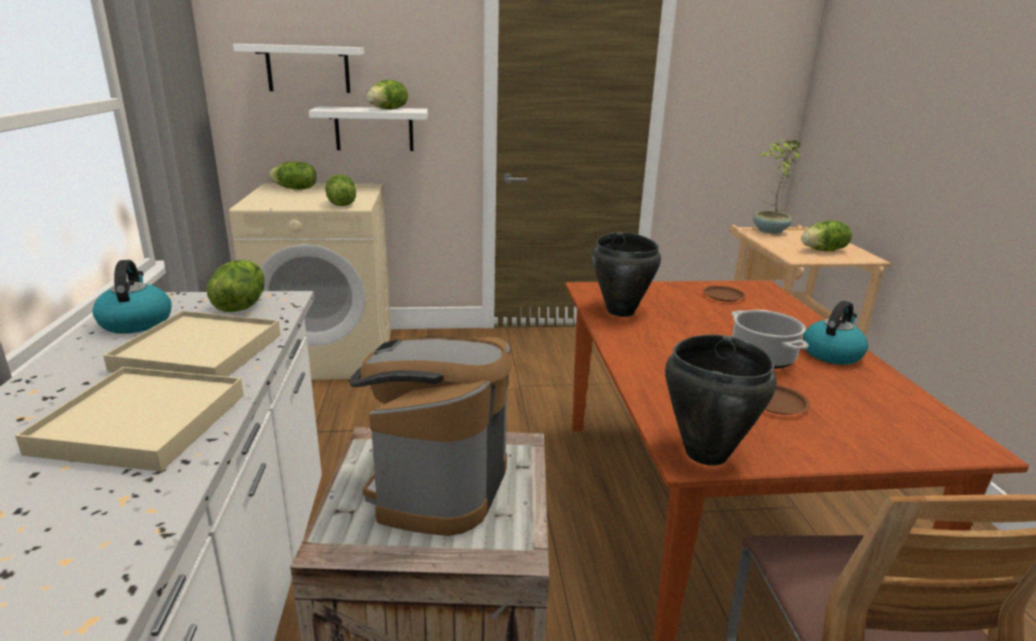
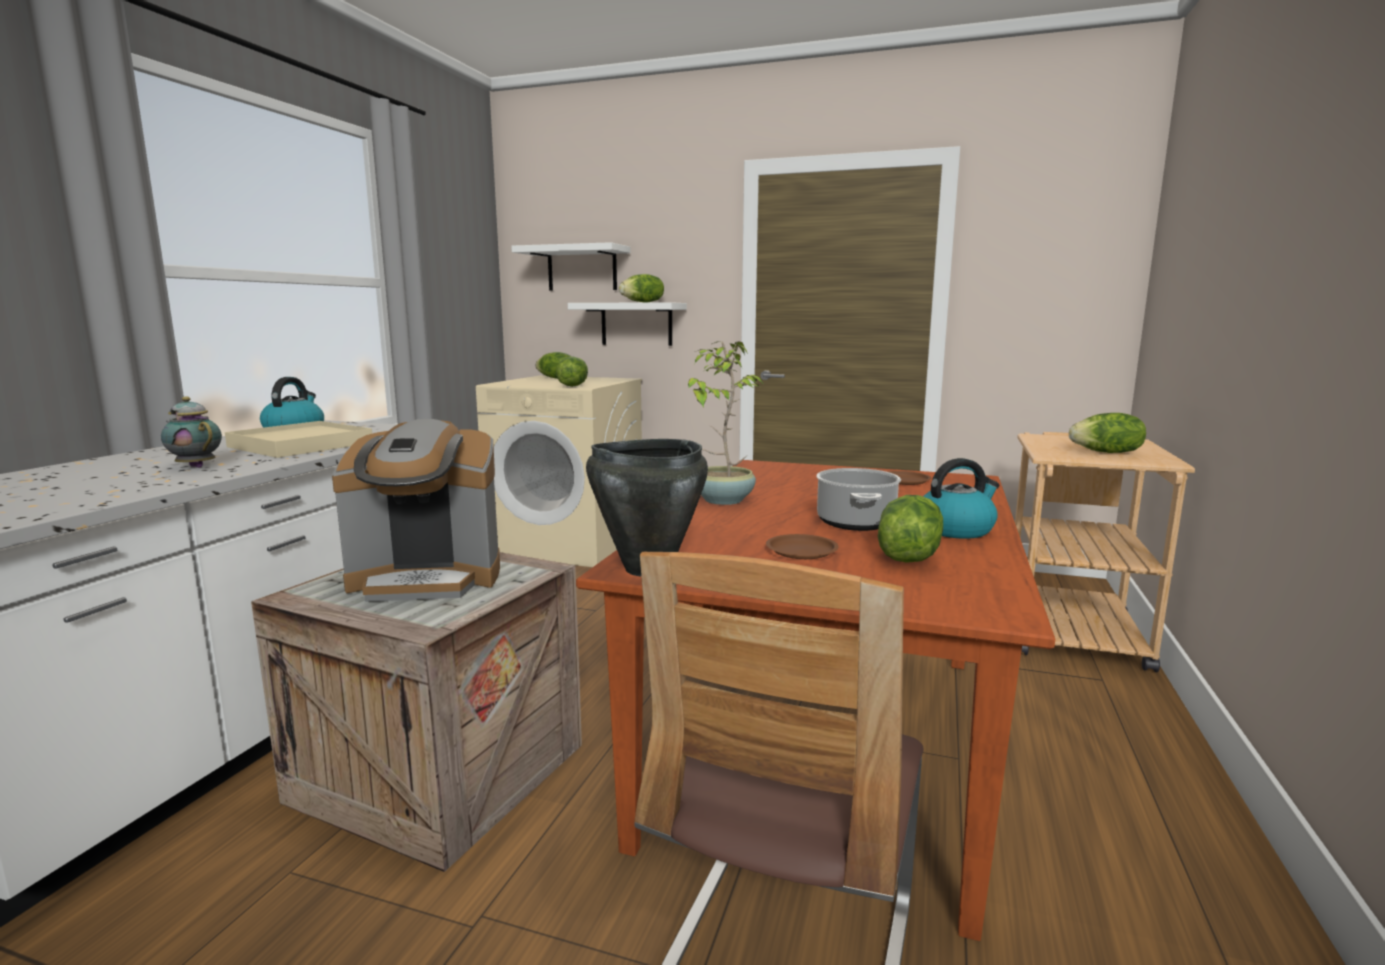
camera: 25 degrees right, 10 degrees down
beige tray [15,367,244,472] -> teapot [161,397,222,468]
lettuce [207,260,265,312] -> lettuce moved to [878,495,943,563]
coffee machine [349,336,512,536] -> coffee machine turned 135 degrees counterclockwise [332,419,500,602]
black cooking pot [592,232,661,317] -> none
potted plant [753,139,801,234] -> potted plant moved to [688,341,763,505]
+++
What you should do
With "moved" as the string to find, copy every line of the records that holds it.

Answer for this exercise
lettuce [207,260,265,312] -> lettuce moved to [878,495,943,563]
potted plant [753,139,801,234] -> potted plant moved to [688,341,763,505]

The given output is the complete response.